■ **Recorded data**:
# # # # #

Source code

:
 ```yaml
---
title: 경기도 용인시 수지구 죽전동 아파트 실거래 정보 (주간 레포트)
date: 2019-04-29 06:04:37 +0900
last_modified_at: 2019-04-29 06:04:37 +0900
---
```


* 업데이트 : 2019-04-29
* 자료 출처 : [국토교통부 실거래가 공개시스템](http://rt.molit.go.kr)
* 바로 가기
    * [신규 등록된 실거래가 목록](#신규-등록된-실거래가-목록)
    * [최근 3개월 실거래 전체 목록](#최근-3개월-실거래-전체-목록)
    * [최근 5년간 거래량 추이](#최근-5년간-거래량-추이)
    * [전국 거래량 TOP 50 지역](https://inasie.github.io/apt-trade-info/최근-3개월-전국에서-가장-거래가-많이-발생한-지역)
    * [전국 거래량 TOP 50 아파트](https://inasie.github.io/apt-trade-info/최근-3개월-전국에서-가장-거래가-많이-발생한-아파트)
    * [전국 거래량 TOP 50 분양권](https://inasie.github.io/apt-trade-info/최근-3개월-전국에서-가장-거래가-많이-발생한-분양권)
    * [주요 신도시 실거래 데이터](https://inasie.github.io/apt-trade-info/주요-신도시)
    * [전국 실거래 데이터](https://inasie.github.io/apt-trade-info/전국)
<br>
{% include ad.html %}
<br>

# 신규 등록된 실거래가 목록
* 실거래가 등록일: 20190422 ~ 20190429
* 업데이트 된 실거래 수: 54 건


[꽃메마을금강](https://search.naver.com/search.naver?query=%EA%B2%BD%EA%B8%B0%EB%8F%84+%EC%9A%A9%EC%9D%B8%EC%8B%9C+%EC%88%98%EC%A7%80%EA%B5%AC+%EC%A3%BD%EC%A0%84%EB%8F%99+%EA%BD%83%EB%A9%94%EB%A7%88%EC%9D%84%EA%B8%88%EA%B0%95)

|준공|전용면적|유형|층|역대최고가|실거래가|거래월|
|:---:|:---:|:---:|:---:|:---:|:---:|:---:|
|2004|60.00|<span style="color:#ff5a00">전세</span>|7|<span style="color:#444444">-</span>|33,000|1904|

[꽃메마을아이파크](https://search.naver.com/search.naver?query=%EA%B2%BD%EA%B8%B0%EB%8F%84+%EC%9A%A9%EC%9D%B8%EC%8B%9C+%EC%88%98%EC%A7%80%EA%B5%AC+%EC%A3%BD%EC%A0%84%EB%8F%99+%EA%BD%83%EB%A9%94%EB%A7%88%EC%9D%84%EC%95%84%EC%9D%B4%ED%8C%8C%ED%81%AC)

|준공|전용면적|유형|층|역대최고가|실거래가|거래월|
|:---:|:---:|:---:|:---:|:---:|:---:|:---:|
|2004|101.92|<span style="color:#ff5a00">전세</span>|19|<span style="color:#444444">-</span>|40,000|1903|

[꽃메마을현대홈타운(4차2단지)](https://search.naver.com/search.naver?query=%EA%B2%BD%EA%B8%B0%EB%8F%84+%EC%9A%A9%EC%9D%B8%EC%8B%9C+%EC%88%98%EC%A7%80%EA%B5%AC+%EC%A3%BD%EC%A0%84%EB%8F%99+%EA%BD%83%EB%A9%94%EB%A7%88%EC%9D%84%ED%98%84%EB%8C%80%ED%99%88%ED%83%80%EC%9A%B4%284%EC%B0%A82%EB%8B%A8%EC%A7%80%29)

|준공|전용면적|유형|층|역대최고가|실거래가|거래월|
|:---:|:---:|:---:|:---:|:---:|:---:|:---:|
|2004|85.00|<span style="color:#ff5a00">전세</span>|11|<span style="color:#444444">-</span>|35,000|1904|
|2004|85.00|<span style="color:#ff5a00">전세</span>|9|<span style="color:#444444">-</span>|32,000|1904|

# # # # #

Go through the data above and find the lines with the word "naver". Copy each of those lines.

[꽃메마을금강](https://search.naver.com/search.naver?query=%EA%B2%BD%EA%B8%B0%EB%8F%84+%EC%9A%A9%EC%9D%B8%EC%8B%9C+%EC%88%98%EC%A7%80%EA%B5%AC+%EC%A3%BD%EC%A0%84%EB%8F%99+%EA%BD%83%EB%A9%94%EB%A7%88%EC%9D%84%EA%B8%88%EA%B0%95)
[꽃메마을아이파크](https://search.naver.com/search.naver?query=%EA%B2%BD%EA%B8%B0%EB%8F%84+%EC%9A%A9%EC%9D%B8%EC%8B%9C+%EC%88%98%EC%A7%80%EA%B5%AC+%EC%A3%BD%EC%A0%84%EB%8F%99+%EA%BD%83%EB%A9%94%EB%A7%88%EC%9D%84%EC%95%84%EC%9D%B4%ED%8C%8C%ED%81%AC)
[꽃메마을현대홈타운(4차2단지)](https://search.naver.com/search.naver?query=%EA%B2%BD%EA%B8%B0%EB%8F%84+%EC%9A%A9%EC%9D%B8%EC%8B%9C+%EC%88%98%EC%A7%80%EA%B5%AC+%EC%A3%BD%EC%A0%84%EB%8F%99+%EA%BD%83%EB%A9%94%EB%A7%88%EC%9D%84%ED%98%84%EB%8C%80%ED%99%88%ED%83%80%EC%9A%B4%284%EC%B0%A82%EB%8B%A8%EC%A7%80%29)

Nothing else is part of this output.